Task directions: Edit the material below, starting with the line that contains "[private] has been" and going on through the line that contains "is allegedly infringed.**". Change every "copyright owner" to "rights holder", leave everything else as it stands, and return only those lines.

Recorded information:
______________________________

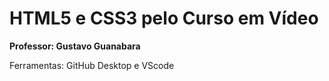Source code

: # HTML5 e CSS3 pelo Curso em Vídeo

**Professor: Gustavo Guanabara**

Ferramentas: GitHub Desktop e VScode
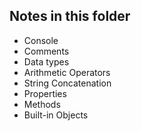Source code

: ## Notes in this folder

<ul>
    <li>Console</li>
    <li>Comments</li>
    <li>Data types</li>
    <li>Arithmetic Operators</li>
    <li>String Concatenation</li>
    <li>Properties</li>
    <li>Methods</li>
    <li>Built-in Objects</li>
</ul>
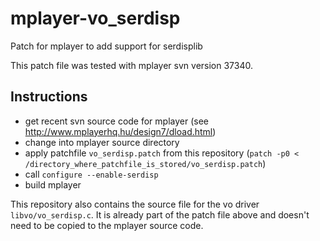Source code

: mplayer-vo_serdisp
==================

Patch for mplayer to add support for serdisplib

This patch file was tested with mplayer svn version 37340.


Instructions
------------
* get recent svn source code for mplayer (see http://www.mplayerhq.hu/design7/dload.html)
* change into mplayer source directory
* apply patchfile `vo_serdisp.patch` from this repository (`patch -p0 < /directory_where_patchfile_is_stored/vo_serdisp.patch`)
* call `configure --enable-serdisp`
* build mplayer


This repository also contains the source file for the vo driver `libvo/vo_serdisp.c`. It is already part of the patch file above and doesn't need to be copied to the mplayer source code.

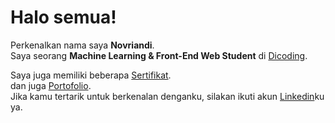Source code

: 
# Halo semua! 
Perkenalkan nama saya **Novriandi**.\
Saya seorang **Machine Learning & Front-End Web Student** di [Dicoding](https://www.dicoding.com/).

Saya juga memiliki beberapa [Sertifikat](https://drive.google.com/drive/folders/1Y5SjK0r2-sVl17MEI8YCCf7gr1x5KPVV?usp=sharing).\
dan juga [Portofolio](https://drive.google.com/drive/folders/1ZVuo_L51hbWpvECoc5zxBowk9CpdFVkd?usp=sharing).\
Jika kamu tertarik untuk berkenalan denganku, silakan ikuti akun [Linkedin](https://www.linkedin.com/in/novriyaandi/)ku ya.
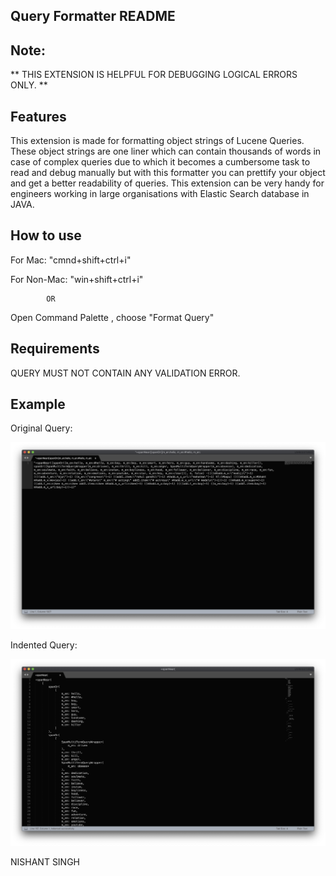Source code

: ## Query Formatter README

## Note:
** THIS EXTENSION IS HELPFUL FOR DEBUGGING LOGICAL ERRORS ONLY. **

## Features
This extension is made for formatting object strings of Lucene Queries. These object strings are one liner
which can contain thousands of words in case of complex queries due to which it becomes a cumbersome task
to read and debug manually but with this formatter you can prettify your object and get a better readability
of queries. This extension can be very handy for engineers working in large organisations with Elastic Search database in JAVA.

## How to use
For Mac:  "cmnd+shift+ctrl+i"

For Non-Mac: "win+shift+ctrl+i"

            OR

Open Command Palette , choose "Format Query"

## Requirements
QUERY MUST NOT CONTAIN ANY VALIDATION ERROR.

## Example

Original Query: 

![](https://raw.githubusercontent.com/nishant-ns19/Lucene-Query-Formatter/master/before.jpg)

Indented Query:

![](https://raw.githubusercontent.com/nishant-ns19/Lucene-Query-Formatter/master/after.jpg)

NISHANT SINGH
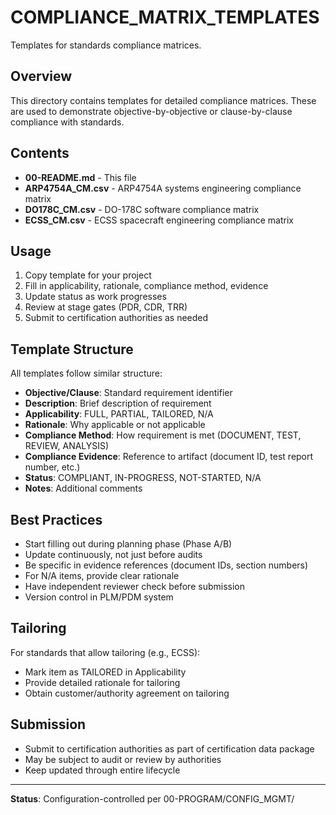 # COMPLIANCE_MATRIX_TEMPLATES

Templates for standards compliance matrices.

## Overview

This directory contains templates for detailed compliance matrices. These are used to demonstrate objective-by-objective or clause-by-clause compliance with standards.

## Contents

- **00-README.md** - This file
- **ARP4754A_CM.csv** - ARP4754A systems engineering compliance matrix
- **DO178C_CM.csv** - DO-178C software compliance matrix
- **ECSS_CM.csv** - ECSS spacecraft engineering compliance matrix

## Usage

1. Copy template for your project
2. Fill in applicability, rationale, compliance method, evidence
3. Update status as work progresses
4. Review at stage gates (PDR, CDR, TRR)
5. Submit to certification authorities as needed

## Template Structure

All templates follow similar structure:
- **Objective/Clause**: Standard requirement identifier
- **Description**: Brief description of requirement
- **Applicability**: FULL, PARTIAL, TAILORED, N/A
- **Rationale**: Why applicable or not applicable
- **Compliance Method**: How requirement is met (DOCUMENT, TEST, REVIEW, ANALYSIS)
- **Compliance Evidence**: Reference to artifact (document ID, test report number, etc.)
- **Status**: COMPLIANT, IN-PROGRESS, NOT-STARTED, N/A
- **Notes**: Additional comments

## Best Practices

- Start filling out during planning phase (Phase A/B)
- Update continuously, not just before audits
- Be specific in evidence references (document IDs, section numbers)
- For N/A items, provide clear rationale
- Have independent reviewer check before submission
- Version control in PLM/PDM system

## Tailoring

For standards that allow tailoring (e.g., ECSS):
- Mark item as TAILORED in Applicability
- Provide detailed rationale for tailoring
- Obtain customer/authority agreement on tailoring

## Submission

- Submit to certification authorities as part of certification data package
- May be subject to audit or review by authorities
- Keep updated through entire lifecycle

---

**Status**: Configuration-controlled per 00-PROGRAM/CONFIG_MGMT/
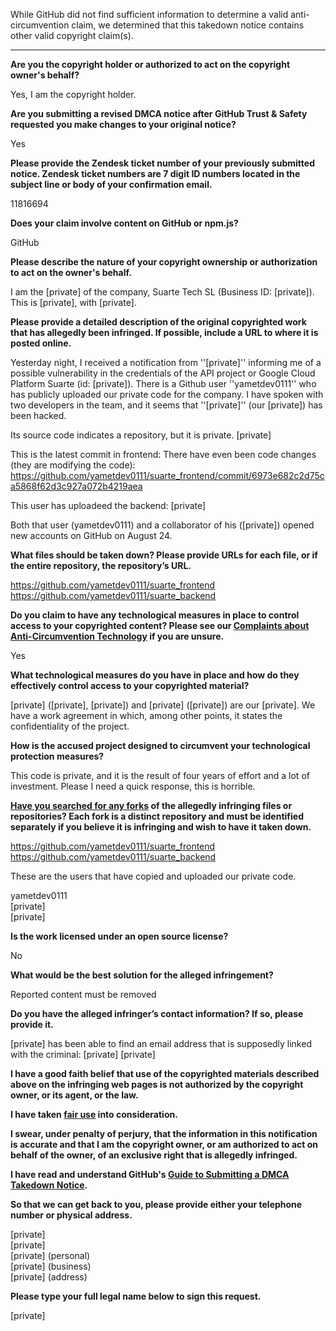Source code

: While GitHub did not find sufficient information to determine a valid anti-circumvention claim, we determined that this takedown notice contains other valid copyright claim(s).

---

**Are you the copyright holder or authorized to act on the copyright owner's behalf?**

Yes, I am the copyright holder.

**Are you submitting a revised DMCA notice after GitHub Trust & Safety requested you make changes to your original notice?**

Yes

**Please provide the Zendesk ticket number of your previously submitted notice. Zendesk ticket numbers are 7 digit ID numbers located in the subject line or body of your confirmation email.**

11816694

**Does your claim involve content on GitHub or npm.js?**

GitHub

**Please describe the nature of your copyright ownership or authorization to act on the owner's behalf.**

I am the [private] of the company, Suarte Tech SL (Business ID: [private]). This is [private], with [private].

**Please provide a detailed description of the original copyrighted work that has allegedly been infringed. If possible, include a URL to where it is posted online.**

Yesterday night, I received a notification from ''[private]'' informing me of a possible vulnerability in the credentials of the API project or Google Cloud Platform Suarte (id: [private]). There is a Github user ''yametdev0111'' who has publicly uploaded our private code for the company. I have spoken with two developers in the team, and it seems that ''[private]'' (our [private]) has been hacked.

Its source code indicates a repository, but it is private. [private]

This is the latest commit in frontend: There have even been code changes (they are modifying the code):  
 https://github.com/yametdev0111/suarte_frontend/commit/6973e682c2d75ca5868f62d3c927a072b4219aea

This user has uploadeed the backend: [private]

Both that user (yametdev0111) and a collaborator of his ([private]) opened new accounts on GitHub on August 24.

**What files should be taken down? Please provide URLs for each file, or if the entire repository, the repository’s URL.**

https://github.com/yametdev0111/suarte_frontend  
https://github.com/yametdev0111/suarte_backend

**Do you claim to have any technological measures in place to control access to your copyrighted content? Please see our <a href="https://docs.github.com/articles/guide-to-submitting-a-dmca-takedown-notice#complaints-about-anti-circumvention-technology">Complaints about Anti-Circumvention Technology</a> if you are unsure.**

Yes

**What technological measures do you have in place and how do they effectively control access to your copyrighted material?**

[private] ([private], [private]) and [private] ([private]) are our [private]. We have a work agreement in which, among other points, it states the confidentiality of the project.

**How is the accused project designed to circumvent your technological protection measures?**

This code is private, and it is the result of four years of effort and a lot of investment. Please I need a quick response, this is horrible.

**<a href="https://docs.github.com/articles/dmca-takedown-policy#b-what-about-forks-or-whats-a-fork">Have you searched for any forks</a> of the allegedly infringing files or repositories? Each fork is a distinct repository and must be identified separately if you believe it is infringing and wish to have it taken down.**

https://github.com/yametdev0111/suarte_frontend  
https://github.com/yametdev0111/suarte_backend

These are the users that have copied and uploaded our private code.

yametdev0111  
[private]  
[private]  

**Is the work licensed under an open source license?**

No

**What would be the best solution for the alleged infringement?**

Reported content must be removed

**Do you have the alleged infringer’s contact information? If so, please provide it.**

[private] has been able to find an email address that is supposedly linked with the criminal: [private] [private]

**I have a good faith belief that use of the copyrighted materials described above on the infringing web pages is not authorized by the copyright owner, or its agent, or the law.**

**I have taken <a href="https://www.lumendatabase.org/topics/22">fair use</a> into consideration.**

**I swear, under penalty of perjury, that the information in this notification is accurate and that I am the copyright owner, or am authorized to act on behalf of the owner, of an exclusive right that is allegedly infringed.**

**I have read and understand GitHub's <a href="https://docs.github.com/articles/guide-to-submitting-a-dmca-takedown-notice/">Guide to Submitting a DMCA Takedown Notice</a>.**

**So that we can get back to you, please provide either your telephone number or physical address.**

[private]  
[private]  
[private] (personal)  
[private] (business)  
[private] (address)

**Please type your full legal name below to sign this request.**

[private]  
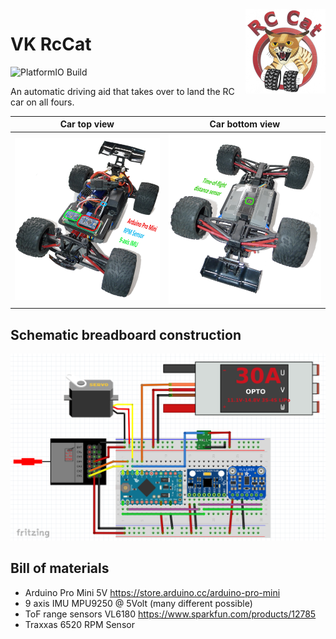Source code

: <div style="float: right;"><img src="images/logo.png" width="128" height="135"/></div> 

# VK RcCat

![PlatformIO Build](https://github.com/VK/PrivateCat/workflows/PlatformIO%20Build/badge.svg)

An automatic driving aid that takes over to land the RC car on all fours.


Car top view             |  Car bottom view
:-----------------------:|:-------------------------------:
![](images/car_top.png)  |  ![](images/car_bottom.png)

## Schematic breadboard construction
![](images/sketch.png)


## Bill of materials
* Arduino Pro Mini 5V
  https://store.arduino.cc/arduino-pro-mini
* 9 axis IMU MPU9250 @ 5Volt
  (many different possible)
* ToF range sensors VL6180
  https://www.sparkfun.com/products/12785
* Traxxas 6520 RPM Sensor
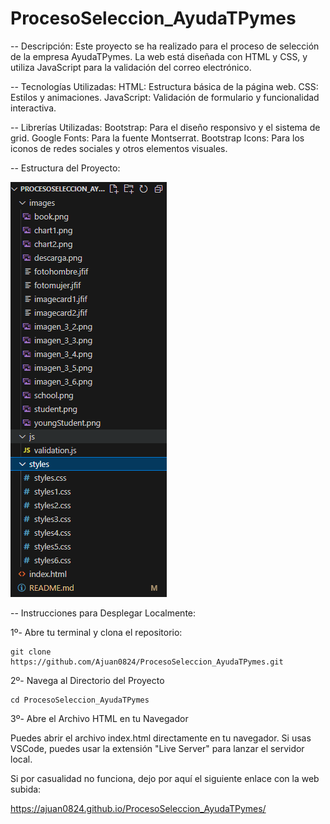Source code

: # ProcesoSeleccion_AyudaTPymes
-- Descripción:
    Este proyecto se ha realizado para el proceso de selección de la empresa AyudaTPymes. La web está diseñada con HTML y CSS, y utiliza JavaScript para la validación del correo electrónico.

-- Tecnologías Utilizadas:
    HTML: Estructura básica de la página web.
    CSS: Estilos y animaciones.
    JavaScript: Validación de formulario y funcionalidad interactiva.

-- Librerías Utilizadas:
    Bootstrap: Para el diseño responsivo y el sistema de grid.
    Google Fonts: Para la fuente Montserrat.
    Bootstrap Icons: Para los iconos de redes sociales y otros elementos visuales.

-- Estructura del Proyecto:

![alt text](image.png)


-- Instrucciones para Desplegar Localmente:

1º- Abre tu terminal y clona el repositorio:

    git clone https://github.com/Ajuan0824/ProcesoSeleccion_AyudaTPymes.git

2º- Navega al Directorio del Proyecto

    cd ProcesoSeleccion_AyudaTPymes

3º- Abre el Archivo HTML en tu Navegador

Puedes abrir el archivo index.html directamente en tu navegador. Si usas VSCode, puedes usar la extensión "Live Server" para lanzar el servidor local.

Si por casualidad no funciona, dejo por aquí el siguiente enlace con la web subida: 

https://ajuan0824.github.io/ProcesoSeleccion_AyudaTPymes/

______________________________

Expected output:
[private] has been able to find an email address that is supposedly linked with the criminal: [private] [private]

**I have a good faith belief that use of the copyrighted materials described above on the infringing web pages is not authorized by the rights holder, or its agent, or the law.**

**I have taken <a href="https://www.lumendatabase.org/topics/22">fair use</a> into consideration.**

**I swear, under penalty of perjury, that the information in this notification is accurate and that I am the rights holder, or am authorized to act on behalf of the owner, of an exclusive right that is allegedly infringed.**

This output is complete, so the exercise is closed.